Running GPT-OSS Locally with JavaScript and Ollama

#webdev #programming #ai #javascript

Cloud AI is powerful, but it comes with tradeoffs—costs, privacy concerns, and internet dependency. That’s where GPT-OSS, OpenAI’s open-weight model, changes the game.

Available in two versions—gpt-oss-120b and gpt-oss-20b—this model family can run directly on your machine. The 20B variant only needs ~16GB of RAM, making it practical for local experimentation without enterprise hardware.

By pairing GPT-OSS with Ollama, we can build offline-first, private AI assistants using plain JavaScript.

🚀 Why JavaScript?

Universality: Runs everywhere (frontend, backend, desktop, mobile).
Simplicity: Fetch API makes HTTP calls trivial.
Ecosystem: Perfect for integrating into web apps, chatbots, and agents.

With Ollama exposing a REST API, JavaScript becomes one of the easiest ways to integrate GPT-OSS into your projects.

🛠 What You’ll Need

A system with 16GB+ RAM and a GPU (or Apple Silicon Mac).
Node.js (v18 or later) installed.
Ollama installed and running.
GPT-OSS model pulled locally:

   ollama pull gpt-oss:20b

⚙️ Step 1: Initialize a Node.js Project

In your terminal:

mkdir gptoss-node
cd gptoss-node
npm init -y
npm install node-fetch

📦 Step 2: Write Your Chat Client

Create a new file chat.js and add:

import fetch from "node-fetch";

async function chat() {
  const apiUrl = "http://localhost:11434/api/chat";
  const history = [];

  console.log("Local GPT-OSS Chat — type 'exit' to quit.\n");

  // Setup readline for interactive chat
  const readline = await import("node:readline/promises");
  const rl = readline.createInterface({
    input: process.stdin,
    output: process.stdout
  });

  while (true) {
    const userInput = await rl.question("You: ");

    if (userInput.toLowerCase() === "exit") {
      rl.close();
      break;
    }

    // Push user input into history
    history.push({ role: "user", content: userInput });

    // Call Ollama API
    const res = await fetch(apiUrl, {
      method: "POST",
      headers: { "Content-Type": "application/json" },
      body: JSON.stringify({
        model: "gpt-oss:20b",
        messages: history
      })
    });

    const data = await res.json();
    const reply = data.message.content;

    console.log("Assistant:", reply, "\n");

    // Append assistant response to history
    history.push({ role: "assistant", content: reply });
  }
}

chat();

This script keeps a rolling chat history, so the model remembers context across turns.

▶️ Step 3: Run Your Chat

Make sure Ollama is running in the background, then start your chat app:

node chat.js

You’ll now have a fully local chatbot powered by GPT-OSS, streaming responses from your own machine—no API keys, no internet required.

🔧 What’s Next?

This basic chat loop is just the start.

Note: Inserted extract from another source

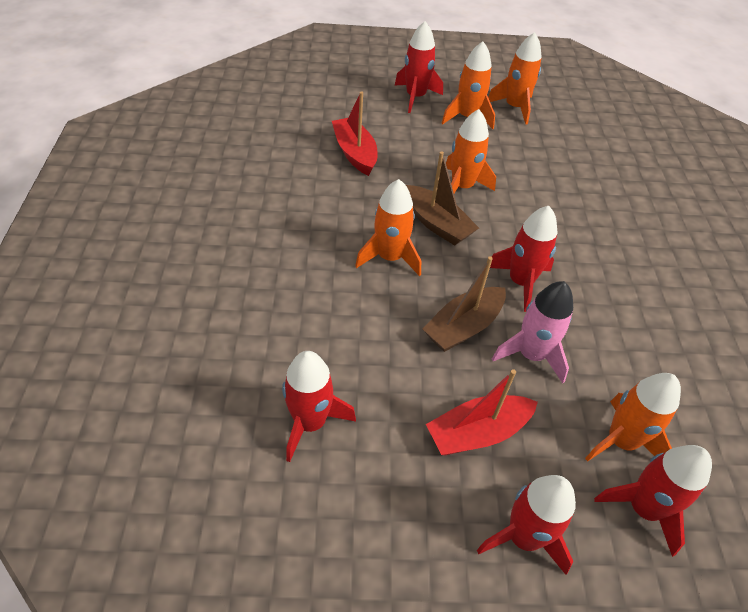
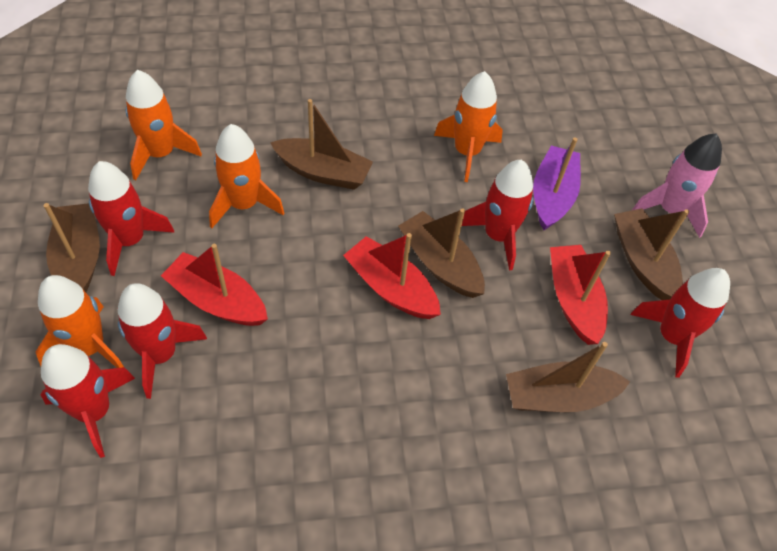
brown boat: [406,151,479,246] [422,256,506,352] = 2 -> [44,203,100,292] [270,99,373,190] [398,208,485,298] [506,342,630,412] [614,208,689,300] = 5
orange rocket: [355,179,421,276] [442,41,495,129] [446,109,496,193] [488,32,541,125] [585,373,681,462] = 5 -> [36,275,124,368] [125,70,202,180] [209,124,284,228] [434,71,503,182] = 4
purple boat: none = 0 -> [533,137,581,230] = 1
red boat: [332,92,377,176] [426,369,538,455] = 2 -> [161,244,268,326] [343,233,441,319] [550,245,611,345] = 3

You can extend it into agentic applications:

🗂 Document Q&A — plug in embeddings + vector search (RAG).
🔗 Tool calling — connect GPT-OSS to APIs or databases.
💻 Code assistant — generate snippets and explanations locally.
🤖 Multi-agent systems — orchestrate multiple GPT-OSS instances for teamwork.

JavaScript also makes it trivial to wrap this into a web app using frameworks like Next.js or Express.

✅ Summary

In this post, you learned how to:

Set up a Node.js project.
Install dependencies (node-fetch).
Write a chat loop that communicates with GPT-OSS through Ollama.
Maintain conversation history for contextual replies.
Plan next steps toward agents, RAG, and web integrations.

With GPT-OSS and Ollama, the future of AI isn’t just in the cloud—it’s on your laptop. JavaScript developers now have the power to build private, cost-free, offline-capable AI assistants with just a few lines of code.